After reading that a non-linear cost formulation is added to the python interface, I wanted to try out that option. For that I have a few questions:
Which non-linear cost formulations are allowed?
How can they be implemented in python interface? Up to now, the only variables to be specified are the numerical matrix values for Vx, Vu and Vz and the numerical y_ref values
I haven’t looked at that example prior to asking the question, since I assumed there would not be any documentation or examples for the python interface yet. After looking at the example, I think that I understand how the costs are implemented. However I have two points which need to be clear.

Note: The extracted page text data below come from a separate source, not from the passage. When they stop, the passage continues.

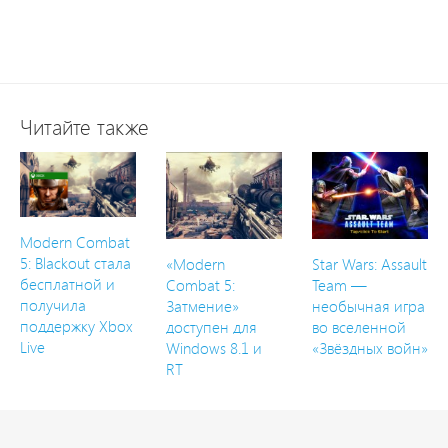
Читайте также
Modern Combat
5: Blackout стала
«Modern
Star Wars: Assault
бесплатной и
Combat 5:
Team —
получила
Затмение»
необычная игра
поддержку Xbox
доступен для
во вселенной
Live
Windows 8.1 и
«Звёздных войн»
RT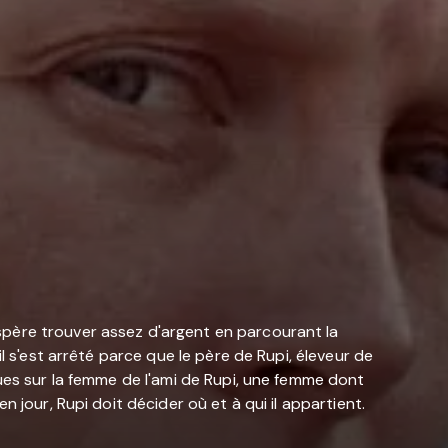
spère trouver assez d'argent en parcourant la
l s'est arrêté parce que le père de Rupi, éleveur de
vues sur la femme de l'ami de Rupi, une femme dont
 jour, Rupi doit décider où et à qui il appartient.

I would appreciate if you can confirm or correct them:
The Vx, Vu and Vz costs do not serve a purpose in Nonlinear Least Squares, since everything can now be expressed as W and the cost_r terms
The Nonlinear Least Squares allows for costs expressed as sum of weighted squares of residual functions r(), which can only depend on state x and control u and time t, e.g. r(x,u,t). This formulations does not allow for negative or linear cost terms and trying to implement a linear cost c(x,u,t) by defining the residuals as square root of c() would cause numerical problems
As for the second question, I am just trying to understand the exact limitations of the Nonlinear Cost Functions. I am interested in Economic Costs or Arbitrary Cost formulations and I inquired about a “hack” that would make linear costs possible to implement with NLS limitations and what the downside of such a “hack” would be.
just an addition:
If you want to penalize something in a linear way using the NLS module, the best way is probably to do this with a slack variable reformulation.